Work instructions –
Number the lines below as a list, skipping any blank ones.

Source data –
+++

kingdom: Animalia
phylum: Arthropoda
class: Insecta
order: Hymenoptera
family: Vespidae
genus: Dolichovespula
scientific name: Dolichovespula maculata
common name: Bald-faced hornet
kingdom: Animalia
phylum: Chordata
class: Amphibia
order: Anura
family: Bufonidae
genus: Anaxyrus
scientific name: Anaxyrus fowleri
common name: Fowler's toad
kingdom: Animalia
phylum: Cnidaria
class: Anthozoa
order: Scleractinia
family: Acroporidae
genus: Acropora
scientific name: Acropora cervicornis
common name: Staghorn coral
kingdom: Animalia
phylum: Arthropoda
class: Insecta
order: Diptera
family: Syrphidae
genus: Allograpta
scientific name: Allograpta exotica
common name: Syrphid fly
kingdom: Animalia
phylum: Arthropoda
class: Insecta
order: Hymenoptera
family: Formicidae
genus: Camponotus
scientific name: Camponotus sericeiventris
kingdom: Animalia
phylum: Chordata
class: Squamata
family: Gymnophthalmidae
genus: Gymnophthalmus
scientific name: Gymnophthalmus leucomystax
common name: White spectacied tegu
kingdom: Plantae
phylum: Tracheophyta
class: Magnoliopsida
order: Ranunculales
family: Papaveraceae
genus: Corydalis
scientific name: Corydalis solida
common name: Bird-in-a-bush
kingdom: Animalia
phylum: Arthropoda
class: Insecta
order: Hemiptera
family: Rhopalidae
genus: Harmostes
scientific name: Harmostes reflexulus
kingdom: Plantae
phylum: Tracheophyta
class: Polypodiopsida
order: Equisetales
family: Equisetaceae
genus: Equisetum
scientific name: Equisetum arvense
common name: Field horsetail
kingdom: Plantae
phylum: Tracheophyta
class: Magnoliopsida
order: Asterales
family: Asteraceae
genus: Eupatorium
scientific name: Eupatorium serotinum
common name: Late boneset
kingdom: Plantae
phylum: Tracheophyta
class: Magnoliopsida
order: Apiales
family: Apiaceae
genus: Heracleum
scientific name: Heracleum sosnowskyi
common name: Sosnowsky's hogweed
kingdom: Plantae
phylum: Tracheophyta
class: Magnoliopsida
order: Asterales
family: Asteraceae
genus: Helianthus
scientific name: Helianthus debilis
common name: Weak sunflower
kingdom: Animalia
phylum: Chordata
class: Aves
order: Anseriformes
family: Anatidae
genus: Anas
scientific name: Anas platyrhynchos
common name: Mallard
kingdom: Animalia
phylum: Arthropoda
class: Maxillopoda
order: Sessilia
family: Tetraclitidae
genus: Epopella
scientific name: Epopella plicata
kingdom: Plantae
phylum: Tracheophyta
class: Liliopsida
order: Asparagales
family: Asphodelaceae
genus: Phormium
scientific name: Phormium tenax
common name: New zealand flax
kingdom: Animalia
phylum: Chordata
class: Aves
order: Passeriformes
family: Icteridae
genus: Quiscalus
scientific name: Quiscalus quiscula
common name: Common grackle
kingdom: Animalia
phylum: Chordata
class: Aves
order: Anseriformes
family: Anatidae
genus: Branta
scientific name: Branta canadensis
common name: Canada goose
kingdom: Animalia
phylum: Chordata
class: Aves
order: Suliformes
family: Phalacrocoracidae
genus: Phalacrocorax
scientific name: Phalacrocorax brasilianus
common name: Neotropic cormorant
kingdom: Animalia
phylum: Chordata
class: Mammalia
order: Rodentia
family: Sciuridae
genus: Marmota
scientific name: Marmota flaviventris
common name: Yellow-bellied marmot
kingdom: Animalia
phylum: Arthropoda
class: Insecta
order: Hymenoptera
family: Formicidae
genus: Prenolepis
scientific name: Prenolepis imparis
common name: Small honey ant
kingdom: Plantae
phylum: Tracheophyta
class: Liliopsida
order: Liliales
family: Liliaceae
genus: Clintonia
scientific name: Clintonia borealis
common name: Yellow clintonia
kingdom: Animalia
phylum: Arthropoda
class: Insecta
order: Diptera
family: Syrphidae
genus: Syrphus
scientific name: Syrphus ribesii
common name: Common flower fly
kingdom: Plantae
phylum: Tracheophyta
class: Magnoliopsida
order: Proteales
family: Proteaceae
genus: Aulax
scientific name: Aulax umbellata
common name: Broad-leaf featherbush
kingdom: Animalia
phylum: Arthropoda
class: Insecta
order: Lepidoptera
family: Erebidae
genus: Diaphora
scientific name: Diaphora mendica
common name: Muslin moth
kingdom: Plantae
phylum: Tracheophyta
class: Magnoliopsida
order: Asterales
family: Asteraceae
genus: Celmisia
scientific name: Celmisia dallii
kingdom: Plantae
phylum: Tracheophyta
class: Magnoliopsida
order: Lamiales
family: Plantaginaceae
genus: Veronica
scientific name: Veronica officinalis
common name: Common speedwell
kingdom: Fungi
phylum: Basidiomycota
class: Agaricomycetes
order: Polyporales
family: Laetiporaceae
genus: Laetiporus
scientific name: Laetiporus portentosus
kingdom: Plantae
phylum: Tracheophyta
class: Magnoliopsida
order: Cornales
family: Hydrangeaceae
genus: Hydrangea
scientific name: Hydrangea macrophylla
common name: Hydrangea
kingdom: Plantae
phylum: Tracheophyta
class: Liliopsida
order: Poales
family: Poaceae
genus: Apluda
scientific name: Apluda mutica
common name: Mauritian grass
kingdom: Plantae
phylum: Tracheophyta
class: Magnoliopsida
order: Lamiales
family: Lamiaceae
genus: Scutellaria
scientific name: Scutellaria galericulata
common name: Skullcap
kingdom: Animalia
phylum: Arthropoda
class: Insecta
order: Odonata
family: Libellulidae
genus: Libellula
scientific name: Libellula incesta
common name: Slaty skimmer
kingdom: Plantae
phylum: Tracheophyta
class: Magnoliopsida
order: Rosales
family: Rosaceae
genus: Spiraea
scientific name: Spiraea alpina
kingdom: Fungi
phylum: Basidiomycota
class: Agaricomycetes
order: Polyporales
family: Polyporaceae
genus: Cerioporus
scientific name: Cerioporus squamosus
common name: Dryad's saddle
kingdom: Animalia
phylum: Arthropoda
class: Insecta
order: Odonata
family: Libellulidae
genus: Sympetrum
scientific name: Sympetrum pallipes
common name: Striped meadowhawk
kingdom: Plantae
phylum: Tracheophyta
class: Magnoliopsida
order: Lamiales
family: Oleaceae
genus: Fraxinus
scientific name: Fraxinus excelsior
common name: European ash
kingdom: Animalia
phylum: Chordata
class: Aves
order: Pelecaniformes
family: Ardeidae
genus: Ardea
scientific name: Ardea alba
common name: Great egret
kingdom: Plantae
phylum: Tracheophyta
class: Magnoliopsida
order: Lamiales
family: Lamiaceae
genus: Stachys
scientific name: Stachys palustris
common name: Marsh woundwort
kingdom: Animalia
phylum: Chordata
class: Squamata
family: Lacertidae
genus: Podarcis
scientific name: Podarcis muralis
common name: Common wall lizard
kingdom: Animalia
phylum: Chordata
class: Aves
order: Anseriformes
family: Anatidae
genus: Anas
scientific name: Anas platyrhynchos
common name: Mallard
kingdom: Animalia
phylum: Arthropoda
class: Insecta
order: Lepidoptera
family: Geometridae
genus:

+++

Solution –
1. kingdom: Animalia
2. phylum: Arthropoda
3. class: Insecta
4. order: Hymenoptera
5. family: Vespidae
6. genus: Dolichovespula
7. scientific name: Dolichovespula maculata
8. common name: Bald-faced hornet
9. kingdom: Animalia
10. phylum: Chordata
11. class: Amphibia
12. order: Anura
13. family: Bufonidae
14. genus: Anaxyrus
15. scientific name: Anaxyrus fowleri
16. common name: Fowler's toad
17. kingdom: Animalia
18. phylum: Cnidaria
19. class: Anthozoa
20. order: Scleractinia
21. family: Acroporidae
22. genus: Acropora
23. scientific name: Acropora cervicornis
24. common name: Staghorn coral
25. kingdom: Animalia
26. phylum: Arthropoda
27. class: Insecta
28. order: Diptera
29. family: Syrphidae
30. genus: Allograpta
31. scientific name: Allograpta exotica
32. common name: Syrphid fly
33. kingdom: Animalia
34. phylum: Arthropoda
35. class: Insecta
36. order: Hymenoptera
37. family: Formicidae
38. genus: Camponotus
39. scientific name: Camponotus sericeiventris
40. kingdom: Animalia
41. phylum: Chordata
42. class: Squamata
43. family: Gymnophthalmidae
44. genus: Gymnophthalmus
45. scientific name: Gymnophthalmus leucomystax
46. common name: White spectacied tegu
47. kingdom: Plantae
48. phylum: Tracheophyta
49. class: Magnoliopsida
50. order: Ranunculales
51. family: Papaveraceae
52. genus: Corydalis
53. scientific name: Corydalis solida
54. common name: Bird-in-a-bush
55. kingdom: Animalia
56. phylum: Arthropoda
57. class: Insecta
58. order: Hemiptera
59. family: Rhopalidae
60. genus: Harmostes
61. scientific name: Harmostes reflexulus
62. kingdom: Plantae
63. phylum: Tracheophyta
64. class: Polypodiopsida
65. order: Equisetales
66. family: Equisetaceae
67. genus: Equisetum
68. scientific name: Equisetum arvense
69. common name: Field horsetail
70. kingdom: Plantae
71. phylum: Tracheophyta
72. class: Magnoliopsida
73. order: Asterales
74. family: Asteraceae
75. genus: Eupatorium
76. scientific name: Eupatorium serotinum
77. common name: Late boneset
78. kingdom: Plantae
79. phylum: Tracheophyta
80. class: Magnoliopsida
81. order: Apiales
82. family: Apiaceae
83. genus: Heracleum
84. scientific name: Heracleum sosnowskyi
85. common name: Sosnowsky's hogweed
86. kingdom: Plantae
87. phylum: Tracheophyta
88. class: Magnoliopsida
89. order: Asterales
90. family: Asteraceae
91. genus: Helianthus
92. scientific name: Helianthus debilis
93. common name: Weak sunflower
94. kingdom: Animalia
95. phylum: Chordata
96. class: Aves
97. order: Anseriformes
98. family: Anatidae
99. genus: Anas
100. scientific name: Anas platyrhynchos
101. common name: Mallard
102. kingdom: Animalia
103. phylum: Arthropoda
104. class: Maxillopoda
105. order: Sessilia
106. family: Tetraclitidae
107. genus: Epopella
108. scientific name: Epopella plicata
109. kingdom: Plantae
110. phylum: Tracheophyta
111. class: Liliopsida
112. order: Asparagales
113. family: Asphodelaceae
114. genus: Phormium
115. scientific name: Phormium tenax
116. common name: New zealand flax
117. kingdom: Animalia
118. phylum: Chordata
119. class: Aves
120. order: Passeriformes
121. family: Icteridae
122. genus: Quiscalus
123. scientific name: Quiscalus quiscula
124. common name: Common grackle
125. kingdom: Animalia
126. phylum: Chordata
127. class: Aves
128. order: Anseriformes
129. family: Anatidae
130. genus: Branta
131. scientific name: Branta canadensis
132. common name: Canada goose
133. kingdom: Animalia
134. phylum: Chordata
135. class: Aves
136. order: Suliformes
137. family: Phalacrocoracidae
138. genus: Phalacrocorax
139. scientific name: Phalacrocorax brasilianus
140. common name: Neotropic cormorant
141. kingdom: Animalia
142. phylum: Chordata
143. class: Mammalia
144. order: Rodentia
145. family: Sciuridae
146. genus: Marmota
147. scientific name: Marmota flaviventris
148. common name: Yellow-bellied marmot
149. kingdom: Animalia
150. phylum: Arthropoda
151. class: Insecta
152. order: Hymenoptera
153. family: Formicidae
154. genus: Prenolepis
155. scientific name: Prenolepis imparis
156. common name: Small honey ant
157. kingdom: Plantae
158. phylum: Tracheophyta
159. class: Liliopsida
160. order: Liliales
161. family: Liliaceae
162. genus: Clintonia
163. scientific name: Clintonia borealis
164. common name: Yellow clintonia
165. kingdom: Animalia
166. phylum: Arthropoda
167. class: Insecta
168. order: Diptera
169. family: Syrphidae
170. genus: Syrphus
171. scientific name: Syrphus ribesii
172. common name: Common flower fly
173. kingdom: Plantae
174. phylum: Tracheophyta
175. class: Magnoliopsida
176. order: Proteales
177. family: Proteaceae
178. genus: Aulax
179. scientific name: Aulax umbellata
180. common name: Broad-leaf featherbush
181. kingdom: Animalia
182. phylum: Arthropoda
183. class: Insecta
184. order: Lepidoptera
185. family: Erebidae
186. genus: Diaphora
187. scientific name: Diaphora mendica
188. common name: Muslin moth
189. kingdom: Plantae
190. phylum: Tracheophyta
191. class: Magnoliopsida
192. order: Asterales
193. family: Asteraceae
194. genus: Celmisia
195. scientific name: Celmisia dallii
196. kingdom: Plantae
197. phylum: Tracheophyta
198. class: Magnoliopsida
199. order: Lamiales
200. family: Plantaginaceae
201. genus: Veronica
202. scientific name: Veronica officinalis
203. common name: Common speedwell
204. kingdom: Fungi
205. phylum: Basidiomycota
206. class: Agaricomycetes
207. order: Polyporales
208. family: Laetiporaceae
209. genus: Laetiporus
210. scientific name: Laetiporus portentosus
211. kingdom: Plantae
212. phylum: Tracheophyta
213. class: Magnoliopsida
214. order: Cornales
215. family: Hydrangeaceae
216. genus: Hydrangea
217. scientific name: Hydrangea macrophylla
218. common name: Hydrangea
219. kingdom: Plantae
220. phylum: Tracheophyta
221. class: Liliopsida
222. order: Poales
223. family: Poaceae
224. genus: Apluda
225. scientific name: Apluda mutica
226. common name: Mauritian grass
227. kingdom: Plantae
228. phylum: Tracheophyta
229. class: Magnoliopsida
230. order: Lamiales
231. family: Lamiaceae
232. genus: Scutellaria
233. scientific name: Scutellaria galericulata
234. common name: Skullcap
235. kingdom: Animalia
236. phylum: Arthropoda
237. class: Insecta
238. order: Odonata
239. family: Libellulidae
240. genus: Libellula
241. scientific name: Libellula incesta
242. common name: Slaty skimmer
243. kingdom: Plantae
244. phylum: Tracheophyta
245. class: Magnoliopsida
246. order: Rosales
247. family: Rosaceae
248. genus: Spiraea
249. scientific name: Spiraea alpina
250. kingdom: Fungi
251. phylum: Basidiomycota
252. class: Agaricomycetes
253. order: Polyporales
254. family: Polyporaceae
255. genus: Cerioporus
256. scientific name: Cerioporus squamosus
257. common name: Dryad's saddle
258. kingdom: Animalia
259. phylum: Arthropoda
260. class: Insecta
261. order: Odonata
262. family: Libellulidae
263. genus: Sympetrum
264. scientific name: Sympetrum pallipes
265. common name: Striped meadowhawk
266. kingdom: Plantae
267. phylum: Tracheophyta
268. class: Magnoliopsida
269. order: Lamiales
270. family: Oleaceae
271. genus: Fraxinus
272. scientific name: Fraxinus excelsior
273. common name: European ash
274. kingdom: Animalia
275. phylum: Chordata
276. class: Aves
277. order: Pelecaniformes
278. family: Ardeidae
279. genus: Ardea
280. scientific name: Ardea alba
281. common name: Great egret
282. kingdom: Plantae
283. phylum: Tracheophyta
284. class: Magnoliopsida
285. order: Lamiales
286. family: Lamiaceae
287. genus: Stachys
288. scientific name: Stachys palustris
289. common name: Marsh woundwort
290. kingdom: Animalia
291. phylum: Chordata
292. class: Squamata
293. family: Lacertidae
294. genus: Podarcis
295. scientific name: Podarcis muralis
296. common name: Common wall lizard
297. kingdom: Animalia
298. phylum: Chordata
299. class: Aves
300. order: Anseriformes
301. family: Anatidae
302. genus: Anas
303. scientific name: Anas platyrhynchos
304. common name: Mallard
305. kingdom: Animalia
306. phylum: Arthropoda
307. class: Insecta
308. order: Lepidoptera
309. family: Geometridae
310. genus:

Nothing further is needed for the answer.